Wednesday, August 21, 2024

There Comes a Point

     My Bible study the past few weeks has been in Joshua. Yesterday was his farewell address. One of the questions was--What is the difference between hearing about the Lord and personally experiencing His good works? My answer--Second hand information never has the impact first hand experience does. This has been especially relevant to me as I have had opportunities in the past few months to comfort  grieving couples. The Lord has given me one outstanding experience, sending a stranger to encourage us as we took Tracy to rehab eight years ago. And He has given me many personal encouragements and guidance both before and after Tracy's death. As meaningful as those have been to me, they have little impact on others in grief. 
    For one thing, I cannot comfort them regarding heaven because they sometimes don't know their loved ones' spiritual state. However well-intentioned, false comfort is no comfort at all because only truth has the power to set us free. So I share the verses that have meant the most to me:  Ps. 139:16. Job 14:5 God chooses our time of death. Those verses remove the what ifs, if onlys, and guilt from our grief. Rom. 8:35-39 about not being separated from the love of God is wonderful, but those verses are comfort only for believers. So what is an encouragement for those who are not sure if their lost loved one belonged to God? John 6. 

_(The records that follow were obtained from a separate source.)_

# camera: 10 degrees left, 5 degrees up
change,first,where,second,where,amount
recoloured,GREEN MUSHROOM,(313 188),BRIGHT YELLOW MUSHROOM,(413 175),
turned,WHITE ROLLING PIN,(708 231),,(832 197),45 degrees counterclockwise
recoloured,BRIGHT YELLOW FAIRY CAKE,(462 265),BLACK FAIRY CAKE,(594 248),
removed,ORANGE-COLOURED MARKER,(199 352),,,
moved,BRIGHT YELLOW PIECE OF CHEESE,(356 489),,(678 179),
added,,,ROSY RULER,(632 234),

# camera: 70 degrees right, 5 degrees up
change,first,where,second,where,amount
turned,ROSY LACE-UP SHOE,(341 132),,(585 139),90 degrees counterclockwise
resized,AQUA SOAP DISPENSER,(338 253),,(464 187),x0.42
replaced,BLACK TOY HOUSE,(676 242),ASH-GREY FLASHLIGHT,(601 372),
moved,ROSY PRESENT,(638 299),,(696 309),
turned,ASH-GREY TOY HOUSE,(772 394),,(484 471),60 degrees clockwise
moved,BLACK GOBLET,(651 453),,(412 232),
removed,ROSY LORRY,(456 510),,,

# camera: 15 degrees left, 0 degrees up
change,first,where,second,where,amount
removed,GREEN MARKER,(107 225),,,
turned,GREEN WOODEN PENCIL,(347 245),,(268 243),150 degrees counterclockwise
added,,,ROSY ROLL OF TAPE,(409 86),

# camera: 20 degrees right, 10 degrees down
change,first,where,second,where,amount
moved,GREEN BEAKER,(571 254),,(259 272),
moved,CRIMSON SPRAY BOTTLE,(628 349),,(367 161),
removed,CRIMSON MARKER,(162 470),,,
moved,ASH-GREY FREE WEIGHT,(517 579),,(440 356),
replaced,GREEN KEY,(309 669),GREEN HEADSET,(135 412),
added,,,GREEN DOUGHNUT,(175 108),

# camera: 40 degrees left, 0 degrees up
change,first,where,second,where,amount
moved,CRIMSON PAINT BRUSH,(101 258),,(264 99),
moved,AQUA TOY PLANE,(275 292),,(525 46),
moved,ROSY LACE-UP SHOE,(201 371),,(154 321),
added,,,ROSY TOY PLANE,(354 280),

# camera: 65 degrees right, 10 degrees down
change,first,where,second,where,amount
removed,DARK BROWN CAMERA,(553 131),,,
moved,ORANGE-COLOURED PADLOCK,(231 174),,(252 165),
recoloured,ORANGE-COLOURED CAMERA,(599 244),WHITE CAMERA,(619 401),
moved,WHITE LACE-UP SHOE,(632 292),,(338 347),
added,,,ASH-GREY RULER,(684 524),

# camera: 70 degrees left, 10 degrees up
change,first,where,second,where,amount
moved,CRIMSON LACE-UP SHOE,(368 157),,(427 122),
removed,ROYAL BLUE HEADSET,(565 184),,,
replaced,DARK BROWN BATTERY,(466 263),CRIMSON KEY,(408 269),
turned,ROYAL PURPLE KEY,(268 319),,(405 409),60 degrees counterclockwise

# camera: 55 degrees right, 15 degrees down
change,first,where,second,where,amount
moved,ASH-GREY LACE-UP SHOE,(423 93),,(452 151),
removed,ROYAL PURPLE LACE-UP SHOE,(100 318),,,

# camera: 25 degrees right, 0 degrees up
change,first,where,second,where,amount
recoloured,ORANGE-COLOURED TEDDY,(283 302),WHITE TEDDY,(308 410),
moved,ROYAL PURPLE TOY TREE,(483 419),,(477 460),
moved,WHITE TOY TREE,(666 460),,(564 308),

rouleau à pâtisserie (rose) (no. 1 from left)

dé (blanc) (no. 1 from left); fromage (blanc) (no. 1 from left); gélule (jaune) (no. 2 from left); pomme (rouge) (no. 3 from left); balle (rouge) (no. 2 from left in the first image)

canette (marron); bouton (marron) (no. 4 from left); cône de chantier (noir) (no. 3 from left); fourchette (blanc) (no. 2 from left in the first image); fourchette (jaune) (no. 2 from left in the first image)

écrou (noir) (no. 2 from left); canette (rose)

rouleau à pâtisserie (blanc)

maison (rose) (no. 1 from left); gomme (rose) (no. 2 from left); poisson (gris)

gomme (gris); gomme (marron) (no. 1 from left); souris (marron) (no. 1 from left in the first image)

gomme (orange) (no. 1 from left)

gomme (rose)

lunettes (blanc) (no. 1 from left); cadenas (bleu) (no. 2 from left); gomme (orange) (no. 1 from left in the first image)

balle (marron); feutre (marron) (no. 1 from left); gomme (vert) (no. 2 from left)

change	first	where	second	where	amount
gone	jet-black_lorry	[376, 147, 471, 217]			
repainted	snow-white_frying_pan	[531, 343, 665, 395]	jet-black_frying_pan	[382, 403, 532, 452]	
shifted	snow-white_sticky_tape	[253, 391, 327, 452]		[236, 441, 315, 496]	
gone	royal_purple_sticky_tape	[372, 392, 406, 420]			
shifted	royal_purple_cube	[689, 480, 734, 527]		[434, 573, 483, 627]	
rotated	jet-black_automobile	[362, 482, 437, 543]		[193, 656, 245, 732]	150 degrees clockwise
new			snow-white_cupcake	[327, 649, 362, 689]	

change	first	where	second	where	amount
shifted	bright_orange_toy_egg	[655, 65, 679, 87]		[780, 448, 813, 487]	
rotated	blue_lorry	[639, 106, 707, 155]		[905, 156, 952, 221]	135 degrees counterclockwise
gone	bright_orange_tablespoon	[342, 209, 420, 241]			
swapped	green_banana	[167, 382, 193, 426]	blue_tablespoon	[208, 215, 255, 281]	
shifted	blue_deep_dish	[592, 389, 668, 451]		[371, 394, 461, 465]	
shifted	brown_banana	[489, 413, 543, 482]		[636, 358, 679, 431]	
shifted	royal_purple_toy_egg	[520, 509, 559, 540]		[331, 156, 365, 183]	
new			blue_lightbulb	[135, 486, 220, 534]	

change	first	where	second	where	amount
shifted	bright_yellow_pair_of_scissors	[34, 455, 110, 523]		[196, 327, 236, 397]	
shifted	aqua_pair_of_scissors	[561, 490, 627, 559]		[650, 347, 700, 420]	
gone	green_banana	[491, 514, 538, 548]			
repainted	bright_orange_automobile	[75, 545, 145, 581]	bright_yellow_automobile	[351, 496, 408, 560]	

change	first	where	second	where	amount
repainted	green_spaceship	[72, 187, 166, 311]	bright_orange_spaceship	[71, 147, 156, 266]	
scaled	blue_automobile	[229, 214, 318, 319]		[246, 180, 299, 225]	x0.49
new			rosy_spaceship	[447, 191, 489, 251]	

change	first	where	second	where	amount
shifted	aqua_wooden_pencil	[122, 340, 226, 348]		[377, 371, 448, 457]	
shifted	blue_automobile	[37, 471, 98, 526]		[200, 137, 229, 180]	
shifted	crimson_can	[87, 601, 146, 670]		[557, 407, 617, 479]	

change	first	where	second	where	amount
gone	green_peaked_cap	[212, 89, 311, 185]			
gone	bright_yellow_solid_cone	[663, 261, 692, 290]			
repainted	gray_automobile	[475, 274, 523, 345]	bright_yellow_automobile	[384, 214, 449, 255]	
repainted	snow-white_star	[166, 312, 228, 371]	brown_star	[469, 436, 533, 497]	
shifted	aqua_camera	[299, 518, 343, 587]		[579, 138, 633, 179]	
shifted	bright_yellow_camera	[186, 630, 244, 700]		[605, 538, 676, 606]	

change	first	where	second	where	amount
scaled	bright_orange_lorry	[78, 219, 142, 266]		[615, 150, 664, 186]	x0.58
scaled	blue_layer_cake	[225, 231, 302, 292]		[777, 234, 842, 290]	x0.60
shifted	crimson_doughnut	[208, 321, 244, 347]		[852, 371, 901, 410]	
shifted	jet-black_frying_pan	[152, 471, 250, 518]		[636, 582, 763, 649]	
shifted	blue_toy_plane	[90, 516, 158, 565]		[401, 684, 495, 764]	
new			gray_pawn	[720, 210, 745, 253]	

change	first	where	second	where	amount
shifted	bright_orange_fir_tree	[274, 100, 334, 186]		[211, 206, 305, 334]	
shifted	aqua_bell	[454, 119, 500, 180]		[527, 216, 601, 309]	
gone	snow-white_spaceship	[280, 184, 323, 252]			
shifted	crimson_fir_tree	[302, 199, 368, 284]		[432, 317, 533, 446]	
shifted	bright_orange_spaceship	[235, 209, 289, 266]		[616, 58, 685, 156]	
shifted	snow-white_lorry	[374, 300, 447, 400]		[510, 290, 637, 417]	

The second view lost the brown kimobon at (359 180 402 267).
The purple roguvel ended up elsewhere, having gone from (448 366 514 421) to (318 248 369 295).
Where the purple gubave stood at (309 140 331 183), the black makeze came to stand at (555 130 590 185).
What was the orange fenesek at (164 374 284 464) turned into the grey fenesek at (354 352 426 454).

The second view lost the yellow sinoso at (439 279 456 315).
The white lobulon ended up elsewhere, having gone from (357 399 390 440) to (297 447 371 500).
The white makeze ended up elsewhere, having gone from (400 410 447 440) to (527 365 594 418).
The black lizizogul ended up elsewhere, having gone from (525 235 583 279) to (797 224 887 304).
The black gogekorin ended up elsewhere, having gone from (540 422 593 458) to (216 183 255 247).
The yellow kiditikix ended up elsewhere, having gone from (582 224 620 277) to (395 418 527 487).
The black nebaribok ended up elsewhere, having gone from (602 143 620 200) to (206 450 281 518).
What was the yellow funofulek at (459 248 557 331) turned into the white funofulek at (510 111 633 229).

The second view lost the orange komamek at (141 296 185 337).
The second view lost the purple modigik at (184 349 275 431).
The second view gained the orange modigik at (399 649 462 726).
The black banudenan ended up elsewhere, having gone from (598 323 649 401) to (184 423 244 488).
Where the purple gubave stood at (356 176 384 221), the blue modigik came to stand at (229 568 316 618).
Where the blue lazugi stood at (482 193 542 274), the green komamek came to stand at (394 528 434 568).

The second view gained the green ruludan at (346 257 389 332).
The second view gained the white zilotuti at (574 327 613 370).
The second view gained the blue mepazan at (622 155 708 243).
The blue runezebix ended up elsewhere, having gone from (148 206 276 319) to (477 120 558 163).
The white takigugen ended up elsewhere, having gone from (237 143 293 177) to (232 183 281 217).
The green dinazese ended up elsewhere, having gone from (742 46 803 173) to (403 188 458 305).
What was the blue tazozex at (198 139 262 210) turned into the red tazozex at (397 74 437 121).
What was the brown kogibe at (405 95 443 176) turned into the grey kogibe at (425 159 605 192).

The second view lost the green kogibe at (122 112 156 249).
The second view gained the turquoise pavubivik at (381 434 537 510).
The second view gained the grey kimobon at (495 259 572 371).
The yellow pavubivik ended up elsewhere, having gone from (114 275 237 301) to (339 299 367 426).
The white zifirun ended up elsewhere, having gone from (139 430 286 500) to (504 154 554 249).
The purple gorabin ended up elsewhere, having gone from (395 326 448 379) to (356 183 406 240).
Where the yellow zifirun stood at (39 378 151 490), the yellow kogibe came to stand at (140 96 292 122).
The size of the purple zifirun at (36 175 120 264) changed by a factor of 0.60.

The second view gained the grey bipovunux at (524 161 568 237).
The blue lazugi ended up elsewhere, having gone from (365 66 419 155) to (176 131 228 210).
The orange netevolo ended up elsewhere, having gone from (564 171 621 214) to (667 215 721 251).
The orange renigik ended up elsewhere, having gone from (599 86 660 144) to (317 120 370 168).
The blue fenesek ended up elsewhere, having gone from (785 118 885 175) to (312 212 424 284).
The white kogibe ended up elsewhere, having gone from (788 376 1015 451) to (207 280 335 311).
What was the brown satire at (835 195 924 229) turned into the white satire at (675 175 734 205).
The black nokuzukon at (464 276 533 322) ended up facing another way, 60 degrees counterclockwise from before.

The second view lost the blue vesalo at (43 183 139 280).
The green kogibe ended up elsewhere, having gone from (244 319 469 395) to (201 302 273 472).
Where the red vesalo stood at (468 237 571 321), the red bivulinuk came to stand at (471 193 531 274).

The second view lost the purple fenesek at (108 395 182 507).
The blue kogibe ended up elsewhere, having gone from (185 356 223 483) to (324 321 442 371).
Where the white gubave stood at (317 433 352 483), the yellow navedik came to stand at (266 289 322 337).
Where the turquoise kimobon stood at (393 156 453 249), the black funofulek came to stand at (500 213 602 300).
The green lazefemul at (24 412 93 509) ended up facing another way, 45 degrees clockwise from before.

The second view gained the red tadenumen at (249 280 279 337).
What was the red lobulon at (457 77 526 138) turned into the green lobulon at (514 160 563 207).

    Through our experience on the road to rehab, Tracy lost his doubt that God saw him and I knew, at the very least, that God was reaching for him. I had no doubt whatsoever that God would hit what He was aiming for. But, for some reason, God feels the need to repeat what He is trying to teach me at least three times and that is where John chapter 6 came in. When we came home from that trip, there was a  note in the mail from my Dad. Dad is constantly getting freebees from charities hoping to guilt him into donating. Some of those guilt gifts are cards. They were seldom really useful cards, but he used them to cover things he was planning to mail anyway. I don't remember what was enclosed in the card, but the verse on it, probably unnoticed by Dad, was John 6:37 Everyone whom my Father gives me will come to me. I will never turn away anyone who comes to me. That means every person the Father chooses as a love gift to His Son will come to Christ. Not unconsciously or against their will, God does not work that way, but He has a way of bending our will so that we freely choose to believe in Jesus. After Tracy died, my prayer group gave me a heart shaped stone with Tracy's name on one side and John 6:37 on the other.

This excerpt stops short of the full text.